Mutasi Titik Contoh Jenis Penyakit

By On Thursday, February 23rd, 2017 Categories : Sains

Apakah Anda tahu bahwa perubahan sangat kecil dalam urutan DNA, disebut mutasi titik, dapat memiliki dampak yang sangat besar pada tubuh? Artikel tentang berbagai jenis mutasi titik dan beberapa penyakit yang dapat menyebabkan dalam artikel ini.

Apakah Mutasi Titik?

Mutasi adalah perubahan permanen dalam urutan DNA. DNA adalah unit hereditas dari semua organisme, jadi ini berarti bahwa mutasi sering dapat diteruskan kepada keturunannya. Mutasi tidak perlu menjadi buruk. Beberapa yang bermanfaat, sementara yang lain netral atau tidak berpengaruh. Ada banyak kategori yang berbeda dari mutasi, tetapi dalam pelajaran ini kita akan fokus pada mutasi titik, atau yang dihasilkan dari perubahan dalam satu atau beberapa nukleotida pada satu lokasi dalam urutan DNA. Nukleotida adalah unit berulang dari urutan DNA. Ada empat nukleotida, masing-masing dengan basa nitrogen yang berbeda:

Timin (T)
Adenin (A)
Guanin (G)
Sitosin (C)

Gen adalah urutan DNA yang kode untuk protein, dan urutan basa ini menentukan urutan asam amino dalam protein. Tidak semua mutasi dalam urutan ini koding, tapi seandainya demikian, maka hasilnya dapat bahwa protein yang berbeda atau tidak berfungsi akan dibuat.

Dua Jenis Utama Point Mutasi

Kedua jenis mutasi titik adalah:

  • substitusi Basa: terjadi ketika salah satu basa diaktifkan dengan basa lain
  • mutasi Frameshift: terjadi ketika salah satu basa ditambahkan atau dihapus.

Ada dua jenis mutasi frameshift. Insersi adalah mutasi di mana satu atau beberapa basa nitrogen ditambahkan ke urutan DNA. Hal ini menghasilkan urutan yang beberapa basa yang lebih panjang dari yang seharusnya. Suatu Delesi adalah mutasi di mana satu atau beberapa basa yang dihapus, sehingga urutan yang lebih pendek dari normal.

Insersi dan delesi disebut mutasi frameshift karena mereka tidak hanya mempengaruhi satu kodon, urutan 3-basa yang kode untuk satu asam amino, seperti dalam substitusi basa. Sebaliknya, mutasi frameshift mempengaruhi semua kodon yang terjadi setelah titik mutasi. Hal ini akan mengubah bagaimana urutan DNA dibaca atau kerangka baca.

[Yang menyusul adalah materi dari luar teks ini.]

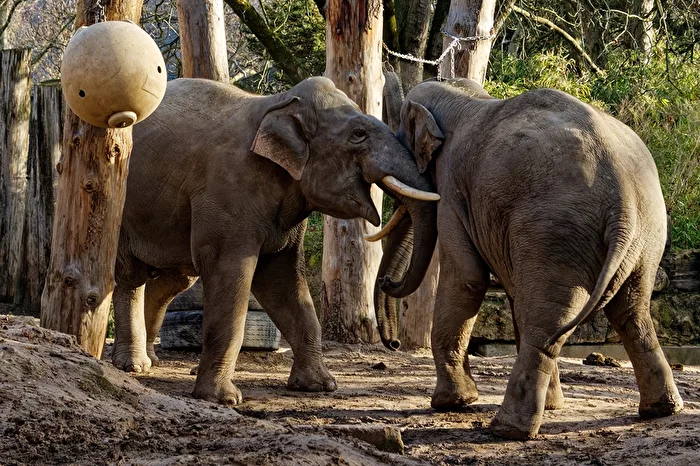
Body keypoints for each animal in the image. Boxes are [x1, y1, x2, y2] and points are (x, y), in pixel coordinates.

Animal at [112, 77, 439, 405]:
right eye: (358, 134)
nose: (395, 344)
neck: (279, 102)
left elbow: (282, 280)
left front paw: (320, 386)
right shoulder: (228, 191)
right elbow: (230, 273)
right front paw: (224, 398)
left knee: (174, 279)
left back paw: (148, 361)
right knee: (131, 275)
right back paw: (132, 365)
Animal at [371, 78, 683, 439]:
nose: (393, 343)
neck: (462, 95)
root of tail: (622, 199)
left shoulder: (451, 190)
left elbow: (467, 278)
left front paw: (452, 403)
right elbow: (511, 290)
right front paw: (550, 406)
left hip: (554, 229)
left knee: (547, 319)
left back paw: (506, 430)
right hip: (644, 236)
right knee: (630, 310)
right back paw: (660, 410)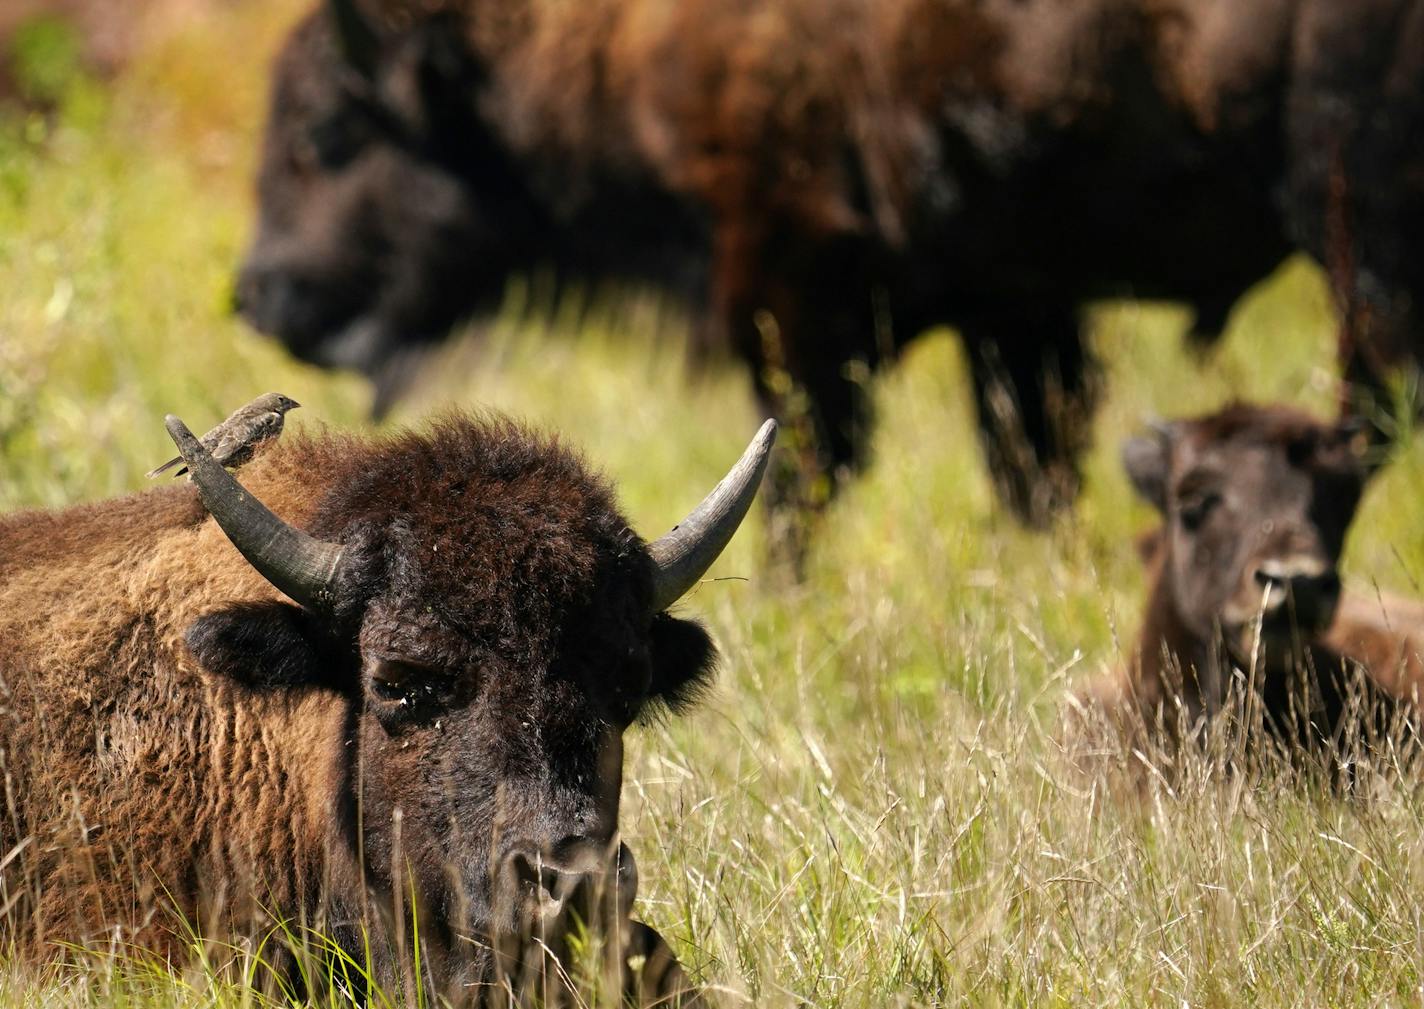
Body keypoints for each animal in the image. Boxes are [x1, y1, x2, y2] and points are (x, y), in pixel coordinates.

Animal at [236, 1, 1424, 526]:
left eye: (328, 130)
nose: (259, 293)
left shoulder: (790, 283)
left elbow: (802, 469)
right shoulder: (1016, 304)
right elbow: (1029, 461)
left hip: (1354, 231)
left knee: (1370, 404)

Penyakit Disebabkan oleh Titik Mutasi

Pergantian Basa: Anemia Sel sabit

Satu substitusi basa di lokasi tertentu dalam gen untuk hemoglobin menyebabkan sel darah merah menjadi berbentuk tidak normal dan menyumbat pembuluh darah. Jika seseorang memiliki dua salinan dari mutasi ini (orang mendapatkan satu dari ibu mereka dan satu dari ayah mereka), maka mereka akan memiliki penyakit anemia sel sabit. Namun, jika seseorang hanya memiliki satu salinan dari mutasi ini, ia tidak memiliki penyakit dan benar-benar bermanfaat dengan telah dilindungi terhadap malaria.

Insersi: Penyakit Tay Sachs

Penyakit Tay Sachs dapat terjadi jika urutan nukleotida pendek dimasukkan ke dalam gen hexosaminidase. Gen ini membuat protein yang penting dalam menghilangkan racun tertentu dari sistem saraf. Jika mutasi terjadi pada gen ini, maka sel-sel saraf akan mulai mati, menyebabkan gejala penyakit Tay Sachs, yang menyebabkan kematian pada bayi dan balita.

Penghapusan: distrofi otot Duchenne

Suatu delesi basa nitrogen tertentu pada gen distrofin menyebabkan penyakit distrofi otot Duchenne. Penyakit ini terkait seks dan cenderung jauh lebih umum pada laki-laki daripada perempuan. Hal ini menyebabkan otot melemah dan kematian dini, hanya dengan satu basa kecil yang dihapus.

Ringkasan

Sebuah mutasi titik adalah perubahan dalam satu atau beberapa basa nitrogen pada satu lokasi sepanjang urutan DNA. Substitusi dasar adalah mutasi titik di mana satu basa swap untuk yang lain. Insersi merupakan mutasi titik di mana satu atau beberapa basa ditambahkan di satu lokasi dalam urutan DNA. Delesi adalah mutasi titik di mana satu atau beberapa basa dikeluarkan dari satu lokasi dari urutan DNA. Insersi dan delesi juga disebut mutasi frameshift.